[Opening Exercise text section]
Purpose of the Study:

  • To develop a large-scale surface with continuously varying wettability.
  • To establish a facile and reproducible fabrication method for gradient nanostructures.
  • To investigate and model the wetting behavior on these engineered surfaces.

Main Methods:

  • Utilized nonuniform interference lithography with Gaussian laser beams to generate gradient nanostructures.
  • Developed a novel method to transfer photoresist patterns to UV-cured molding material, avoiding costly processes.
  • Employed thermal-nanoimprint lithography (NIL) for reproducible manufacturing of gradient wettability surfaces.
  • Investigated water droplet wetting behavior and proposed a hybrid wetting model.

Main Results:

  • Successfully fabricated large-scale surfaces with continuously varying wettability.
  • Demonstrated a cost-effective and reproducible NIL-based fabrication process.
[Closing Exercise text section]
[Opening Dataset excerpts section]
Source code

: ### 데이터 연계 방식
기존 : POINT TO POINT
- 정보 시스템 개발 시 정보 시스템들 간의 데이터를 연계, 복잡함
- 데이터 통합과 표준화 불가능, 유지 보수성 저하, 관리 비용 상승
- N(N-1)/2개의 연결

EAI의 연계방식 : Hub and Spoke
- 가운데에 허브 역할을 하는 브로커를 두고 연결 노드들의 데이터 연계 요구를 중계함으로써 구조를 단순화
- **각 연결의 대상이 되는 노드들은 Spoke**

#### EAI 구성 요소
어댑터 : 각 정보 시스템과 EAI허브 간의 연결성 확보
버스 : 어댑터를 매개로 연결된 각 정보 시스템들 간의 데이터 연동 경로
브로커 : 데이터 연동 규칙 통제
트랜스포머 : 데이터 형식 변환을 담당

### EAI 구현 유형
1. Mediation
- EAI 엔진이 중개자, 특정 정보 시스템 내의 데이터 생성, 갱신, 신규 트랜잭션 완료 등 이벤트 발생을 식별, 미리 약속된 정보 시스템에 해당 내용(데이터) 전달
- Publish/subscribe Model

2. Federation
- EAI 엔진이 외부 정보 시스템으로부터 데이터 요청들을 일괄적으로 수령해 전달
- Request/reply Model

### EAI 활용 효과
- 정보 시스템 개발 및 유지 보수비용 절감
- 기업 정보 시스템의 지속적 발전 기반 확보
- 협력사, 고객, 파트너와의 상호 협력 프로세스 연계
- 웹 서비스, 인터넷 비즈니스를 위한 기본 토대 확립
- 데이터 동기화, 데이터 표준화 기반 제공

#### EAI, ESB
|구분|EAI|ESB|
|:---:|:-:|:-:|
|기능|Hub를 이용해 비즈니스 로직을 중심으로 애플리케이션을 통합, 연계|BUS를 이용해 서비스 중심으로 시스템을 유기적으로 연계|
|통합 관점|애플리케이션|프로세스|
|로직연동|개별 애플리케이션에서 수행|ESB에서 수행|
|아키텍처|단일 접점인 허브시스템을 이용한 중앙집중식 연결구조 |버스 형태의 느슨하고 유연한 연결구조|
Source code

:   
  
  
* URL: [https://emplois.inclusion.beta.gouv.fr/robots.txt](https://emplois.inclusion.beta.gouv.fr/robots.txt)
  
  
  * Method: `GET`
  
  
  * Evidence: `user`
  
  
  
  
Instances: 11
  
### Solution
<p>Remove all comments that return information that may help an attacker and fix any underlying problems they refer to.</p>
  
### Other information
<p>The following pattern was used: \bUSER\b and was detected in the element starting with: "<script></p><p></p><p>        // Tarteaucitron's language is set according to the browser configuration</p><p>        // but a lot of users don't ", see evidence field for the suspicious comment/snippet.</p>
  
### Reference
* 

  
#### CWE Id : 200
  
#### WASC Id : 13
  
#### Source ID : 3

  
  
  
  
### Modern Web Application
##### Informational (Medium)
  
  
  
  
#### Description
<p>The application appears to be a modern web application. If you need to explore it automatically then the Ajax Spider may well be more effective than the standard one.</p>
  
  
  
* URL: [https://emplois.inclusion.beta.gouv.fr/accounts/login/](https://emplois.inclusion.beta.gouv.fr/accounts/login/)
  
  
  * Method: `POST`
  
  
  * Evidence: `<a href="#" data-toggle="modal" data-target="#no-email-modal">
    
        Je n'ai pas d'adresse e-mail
[Closing Dataset excerpts section]
[Opening Dataset excerpts section]
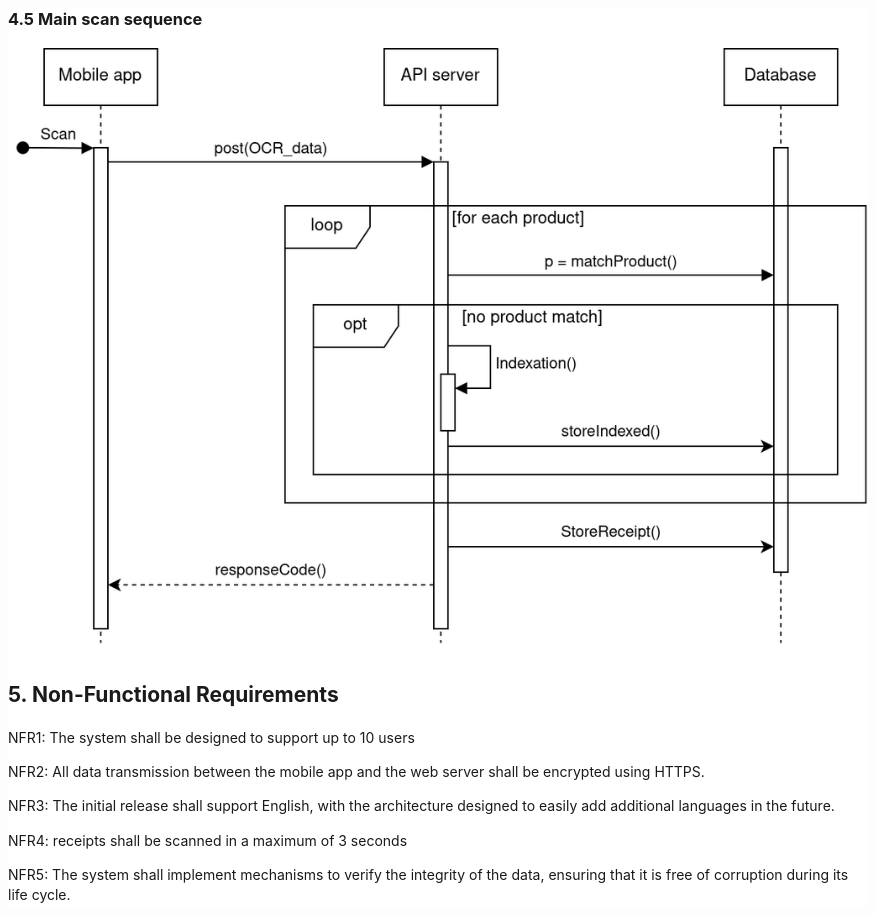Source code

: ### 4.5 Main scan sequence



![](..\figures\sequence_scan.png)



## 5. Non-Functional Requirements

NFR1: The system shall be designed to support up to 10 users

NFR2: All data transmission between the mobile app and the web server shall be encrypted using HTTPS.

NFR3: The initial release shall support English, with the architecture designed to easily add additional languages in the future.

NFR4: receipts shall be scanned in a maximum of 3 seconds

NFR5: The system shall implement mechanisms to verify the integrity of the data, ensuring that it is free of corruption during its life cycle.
[Closing Dataset excerpts section]
[Opening Dataset excerpts section]
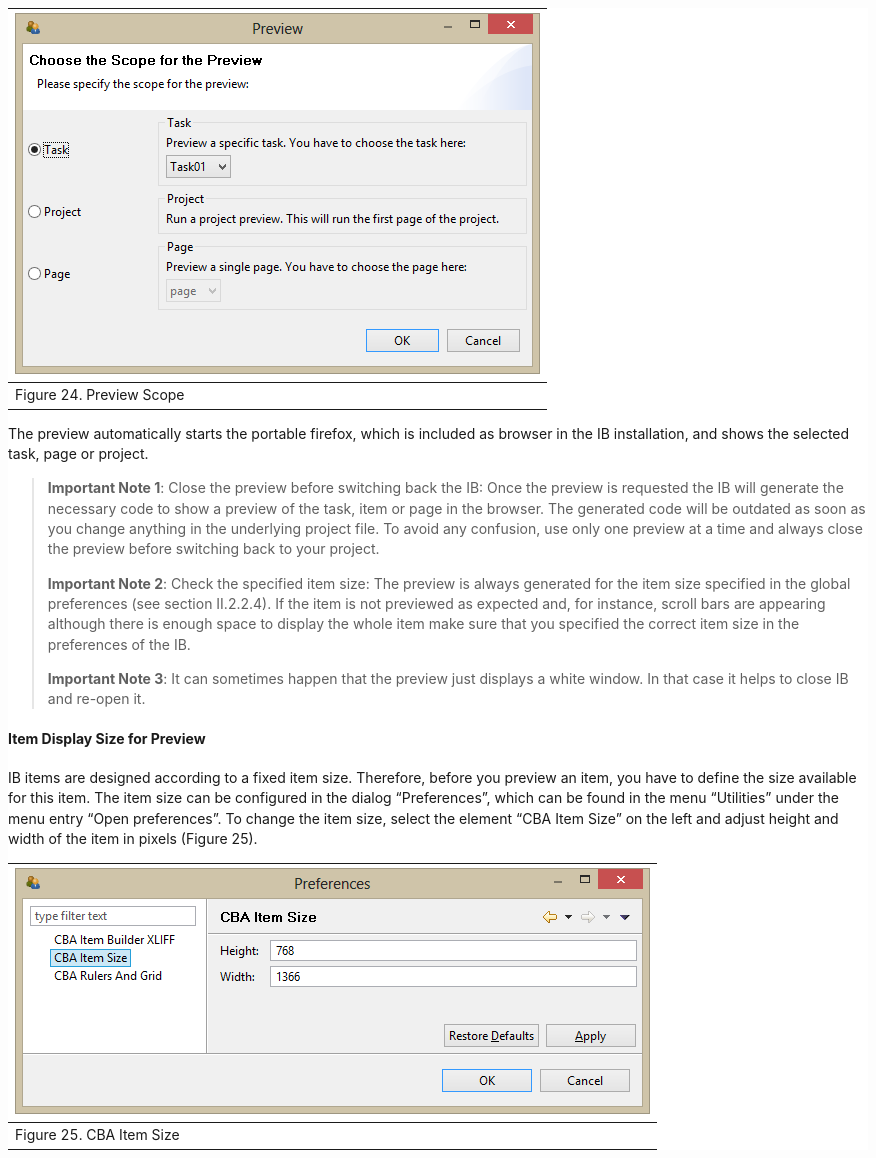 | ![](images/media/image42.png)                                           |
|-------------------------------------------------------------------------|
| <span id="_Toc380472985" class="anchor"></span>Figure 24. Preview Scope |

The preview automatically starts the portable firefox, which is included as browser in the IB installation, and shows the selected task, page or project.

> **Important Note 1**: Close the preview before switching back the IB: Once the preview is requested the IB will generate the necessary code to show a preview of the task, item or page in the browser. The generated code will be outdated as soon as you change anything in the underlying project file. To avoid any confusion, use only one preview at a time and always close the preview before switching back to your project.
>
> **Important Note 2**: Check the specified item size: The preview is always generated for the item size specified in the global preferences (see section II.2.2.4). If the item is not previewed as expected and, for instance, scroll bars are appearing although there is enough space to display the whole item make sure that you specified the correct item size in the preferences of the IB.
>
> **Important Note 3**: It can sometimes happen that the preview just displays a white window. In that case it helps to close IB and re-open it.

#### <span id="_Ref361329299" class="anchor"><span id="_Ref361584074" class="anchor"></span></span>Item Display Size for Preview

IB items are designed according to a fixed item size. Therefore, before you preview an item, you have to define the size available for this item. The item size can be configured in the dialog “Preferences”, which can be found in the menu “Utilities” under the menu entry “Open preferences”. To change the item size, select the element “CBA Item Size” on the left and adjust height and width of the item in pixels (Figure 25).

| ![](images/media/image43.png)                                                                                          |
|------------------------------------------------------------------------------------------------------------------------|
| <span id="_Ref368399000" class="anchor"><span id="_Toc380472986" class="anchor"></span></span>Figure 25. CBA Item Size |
[Closing Dataset excerpts section]
Exercise: Quote word for word the passage of the wettability study summary starting with "Purpose of the" and going on through "avoiding costly processes.".

Problem solution:
Purpose of the Study:

  • To develop a large-scale surface with continuously varying wettability.
  • To establish a facile and reproducible fabrication method for gradient nanostructures.
  • To investigate and model the wetting behavior on these engineered surfaces.

Main Methods:

  • Utilized nonuniform interference lithography with Gaussian laser beams to generate gradient nanostructures.
  • Developed a novel method to transfer photoresist patterns to UV-cured molding material, avoiding costly processes.